New Super Mario Bros for the DS strips Mario of all that dead weight he’s picked up over the years: gimmicky play mechanics, 3-dimensional controls, and any attempts at developing a plot around the original scenario that clearly failed to learn from the Super Mario Bros. movie. Gameplay resembles the original 1985 NES game with updated 2.5-D graphics and borrows lightly enough from Mario 3 and Super Mario World that, with any luck, the other games won’t notice their stuff missing and NSMB won’t have to return any of it. Mario runs and jump and ya-hoos his way through mostly horizontal side-scrolling levels, wandering into every fortress, castle and ghost house along the way, hoping to find Peach like Rick Grimes hoping to find Carl, or like a Jehovah’s Witness hoping that they’ll finally convince someone to convert. Standard power-ups join you along the way, like the traditional mushroom Mario takes to get high–sorry, I meant “tall”–and the flower that leaves him with a curious burning sensation. There’s also a mini-mushroom that shrinks Mario down to the size of his Italian cultural respect, which mostly allows him to access hidden areas, but also gives him the ability to walk on water as if he didn’t have enough of a Jesus complex to begin with.
The story is simple; Bowser Jr. kidnaps Peach, and Mario has to get her back. Done. No need to present King Koopa’s tragic back story, develop a psychological analysis of Mario, or to reveal any shocking, Darth Vader-style twists. As much as I play games for the stories, Mario, much like black jack and prostitution, was created solely for fun and profit. These characters are as psychologically real as Veggie Tales fan fiction. They’re two-dimensional, and the best way to show that is to, well…make them two-dimensional.

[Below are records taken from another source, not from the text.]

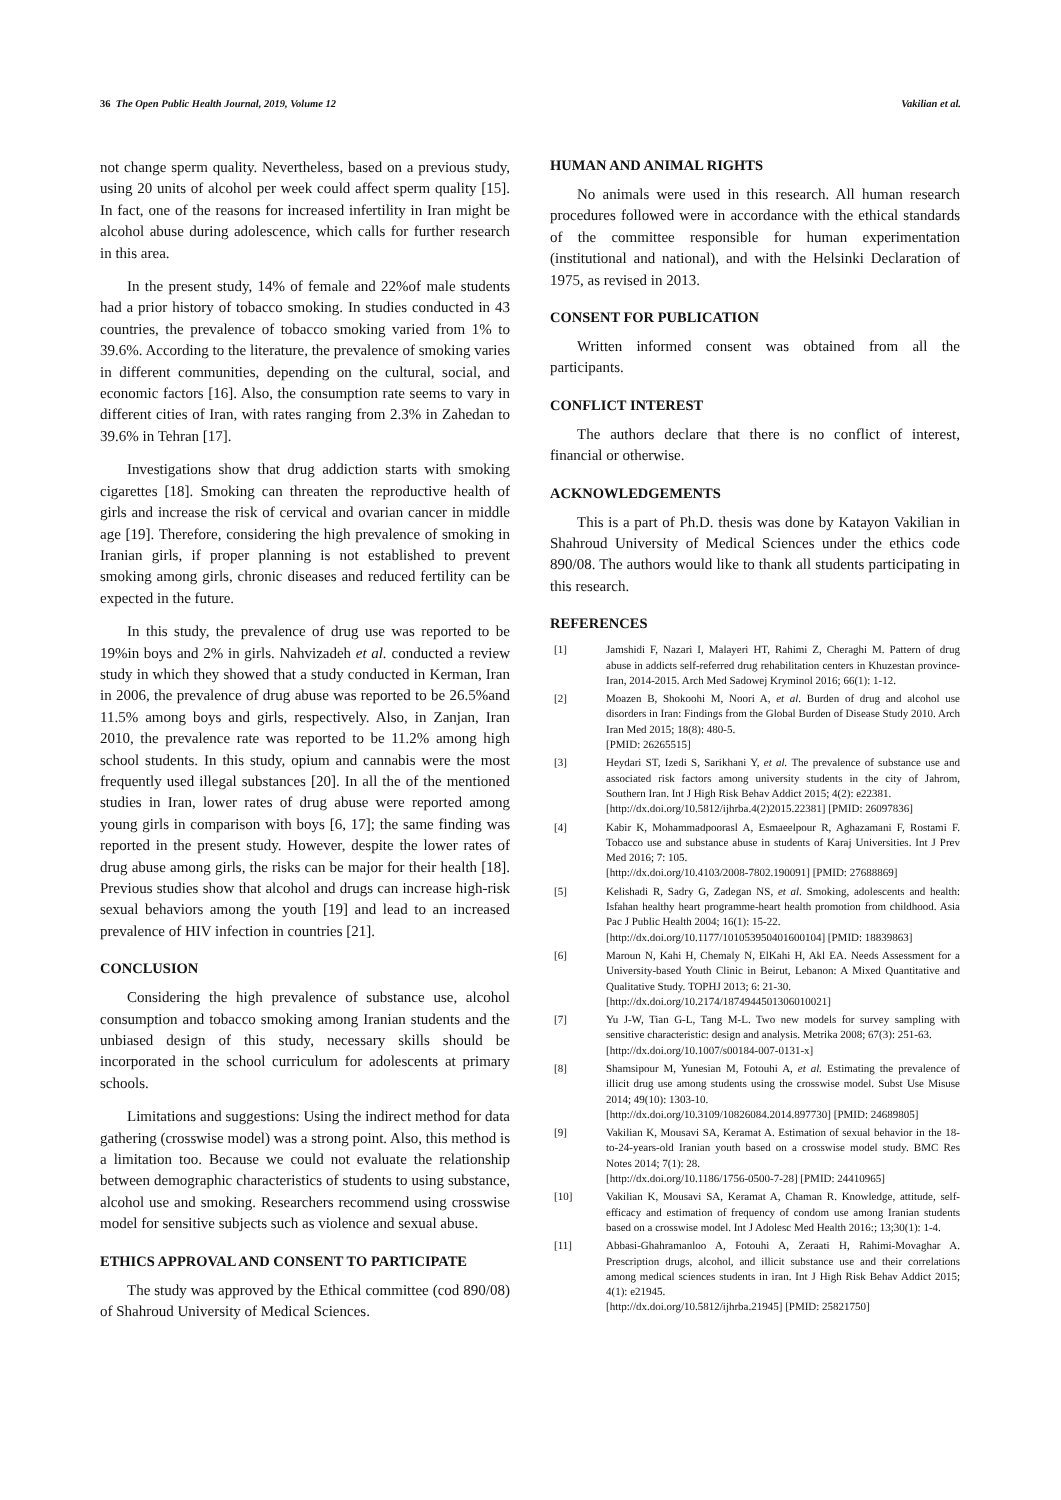36 The Open Public Health Journal, 2019, Volume 12 Vakilian et al.
not change sperm quality. Nevertheless, based on a previous study, using 20 units of alcohol per week could affect sperm quality [15]. In fact, one of the reasons for increased infertility in Iran might be alcohol abuse during adolescence, which calls for further research in this area.
In the present study, 14% of female and 22%of male students had a prior history of tobacco smoking. In studies conducted in 43 countries, the prevalence of tobacco smoking varied from 1% to 39.6%. According to the literature, the prevalence of smoking varies in different communities, depending on the cultural, social, and economic factors [16]. Also, the consumption rate seems to vary in different cities of Iran, with rates ranging from 2.3% in Zahedan to 39.6% in Tehran [17].
Investigations show that drug addiction starts with smoking cigarettes [18]. Smoking can threaten the reproductive health of girls and increase the risk of cervical and ovarian cancer in middle age [19]. Therefore, considering the high prevalence of smoking in Iranian girls, if proper planning is not established to prevent smoking among girls, chronic diseases and reduced fertility can be expected in the future.
In this study, the prevalence of drug use was reported to be 19%in boys and 2% in girls. Nahvizadeh et al. conducted a review study in which they showed that a study conducted in Kerman, Iran in 2006, the prevalence of drug abuse was reported to be 26.5%and 11.5% among boys and girls, respectively. Also, in Zanjan, Iran 2010, the prevalence rate was reported to be 11.2% among high school students. In this study, opium and cannabis were the most frequently used illegal substances [20]. In all the of the mentioned studies in Iran, lower rates of drug abuse were reported among young girls in comparison with boys [6, 17]; the same finding was reported in the present study. However, despite the lower rates of drug abuse among girls, the risks can be major for their health [18]. Previous studies show that alcohol and drugs can increase high-risk sexual behaviors among the youth [19] and lead to an increased prevalence of HIV infection in countries [21].
CONCLUSION
Considering the high prevalence of substance use, alcohol consumption and tobacco smoking among Iranian students and the unbiased design of this study, necessary skills should be incorporated in the school curriculum for adolescents at primary schools.
Limitations and suggestions: Using the indirect method for data gathering (crosswise model) was a strong point. Also, this method is a limitation too. Because we could not evaluate the relationship between demographic characteristics of students to using substance, alcohol use and smoking. Researchers recommend using crosswise model for sensitive subjects such as violence and sexual abuse.
ETHICS APPROVAL AND CONSENT TO PARTICIPATE
The study was approved by the Ethical committee (cod 890/08) of Shahroud University of Medical Sciences.
HUMAN AND ANIMAL RIGHTS
No animals were used in this research. All human research procedures followed were in accordance with the ethical standards of the committee responsible for human experimentation (institutional and national), and with the Helsinki Declaration of 1975, as revised in 2013.
CONSENT FOR PUBLICATION
Written informed consent was obtained from all the participants.
CONFLICT INTEREST
The authors declare that there is no conflict of interest, financial or otherwise.
ACKNOWLEDGEMENTS
This is a part of Ph.D. thesis was done by Katayon Vakilian in Shahroud University of Medical Sciences under the ethics code 890/08. The authors would like to thank all students participating in this research.
REFERENCES
[1] Jamshidi F, Nazari I, Malayeri HT, Rahimi Z, Cheraghi M. Pattern of drug abuse in addicts self-referred drug rehabilitation centers in Khuzestan province-Iran, 2014-2015. Arch Med Sadowej Kryminol 2016; 66(1): 1-12.
[2] Moazen B, Shokoohi M, Noori A, et al. Burden of drug and alcohol use disorders in Iran: Findings from the Global Burden of Disease Study 2010. Arch Iran Med 2015; 18(8): 480-5.
[PMID: 26265515]
[3] Heydari ST, Izedi S, Sarikhani Y, et al. The prevalence of substance use and associated risk factors among university students in the city of Jahrom, Southern Iran. Int J High Risk Behav Addict 2015; 4(2): e22381.
[http://dx.doi.org/10.5812/ijhrba.4(2)2015.22381] [PMID: 26097836]
[4] Kabir K, Mohammadpoorasl A, Esmaeelpour R, Aghazamani F, Rostami F. Tobacco use and substance abuse in students of Karaj Universities. Int J Prev Med 2016; 7: 105.
[http://dx.doi.org/10.4103/2008-7802.190091] [PMID: 27688869]
[5] Kelishadi R, Sadry G, Zadegan NS, et al. Smoking, adolescents and health: Isfahan healthy heart programme-heart health promotion from childhood. Asia Pac J Public Health 2004; 16(1): 15-22.
[http://dx.doi.org/10.1177/101053950401600104] [PMID: 18839863]
[6] Maroun N, Kahi H, Chemaly N, ElKahi H, Akl EA. Needs Assessment for a University-based Youth Clinic in Beirut, Lebanon: A Mixed Quantitative and Qualitative Study. TOPHJ 2013; 6: 21-30.
[http://dx.doi.org/10.2174/1874944501306010021]
[7] Yu J-W, Tian G-L, Tang M-L. Two new models for survey sampling with sensitive characteristic: design and analysis. Metrika 2008; 67(3): 251-63.
[http://dx.doi.org/10.1007/s00184-007-0131-x]
[8] Shamsipour M, Yunesian M, Fotouhi A, et al. Estimating the prevalence of illicit drug use among students using the crosswise model. Subst Use Misuse 2014; 49(10): 1303-10.
[http://dx.doi.org/10.3109/10826084.2014.897730] [PMID: 24689805]
[9] Vakilian K, Mousavi SA, Keramat A. Estimation of sexual behavior in the 18-to-24-years-old Iranian youth based on a crosswise model study. BMC Res Notes 2014; 7(1): 28.
[http://dx.doi.org/10.1186/1756-0500-7-28] [PMID: 24410965]
[10] Vakilian K, Mousavi SA, Keramat A, Chaman R. Knowledge, attitude, self-efficacy and estimation of frequency of condom use among Iranian students based on a crosswise model. Int J Adolesc Med Health 2016:; 13;30(1): 1-4.
[11] Abbasi-Ghahramanloo A, Fotouhi A, Zeraati H, Rahimi-Movaghar A. Prescription drugs, alcohol, and illicit substance use and their correlations among medical sciences students in iran. Int J High Risk Behav Addict 2015; 4(1): e21945.
[http://dx.doi.org/10.5812/ijhrba.21945] [PMID: 25821750]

Level exploration takes center stage in New Super Mario Bros. While some have criticized the game for being too easy, I actually appreciate the fact that they’ve shifted the emphasis back away from precariously hopping from platform to platform over an endless series of bottomless pits as though the only way to Bowser’s castle was over a convention of plate-spinners. Levels aren’t too difficult, so the adventure feels like a merry romp through the Magical Mushroom Kingdom rather than a test of skill and endurance of spirit that would break most U.S. Marine Corps members. Power-ups add an additional level of exploration. The mini-mushroom, as mentioned, allows access to tighter areas (insert your own Princess Peach joke here), while the mega-mushroom gives Mario the ability to enact his monster truck fantasies of smashing everything in his path–bricks, enemies, pipes that lead to vital areas in the level–into tiny bits. By far, though, my favorite power-up has to be the blue turtle shell, which gives him stylish new duds, allows him to hide from most attacks, and to spin along the ground bouncing off objects like a rogue bumper car fueled with Red Bull and Mountain Dew.
And….that’s it. The game is nostalgic, but not exactly a good subject for a dissertation. It’s fun. It’s easy. And it’s the perfect game to play to kill time while backstage at a play or when listening to your father-in-law read “A Christmas Carol” for the gazillionth year in a row. But beyond that, it’s not exactly as interesting as, say, a retro-style Final Fantasy game, or a pangolin that fires lasers.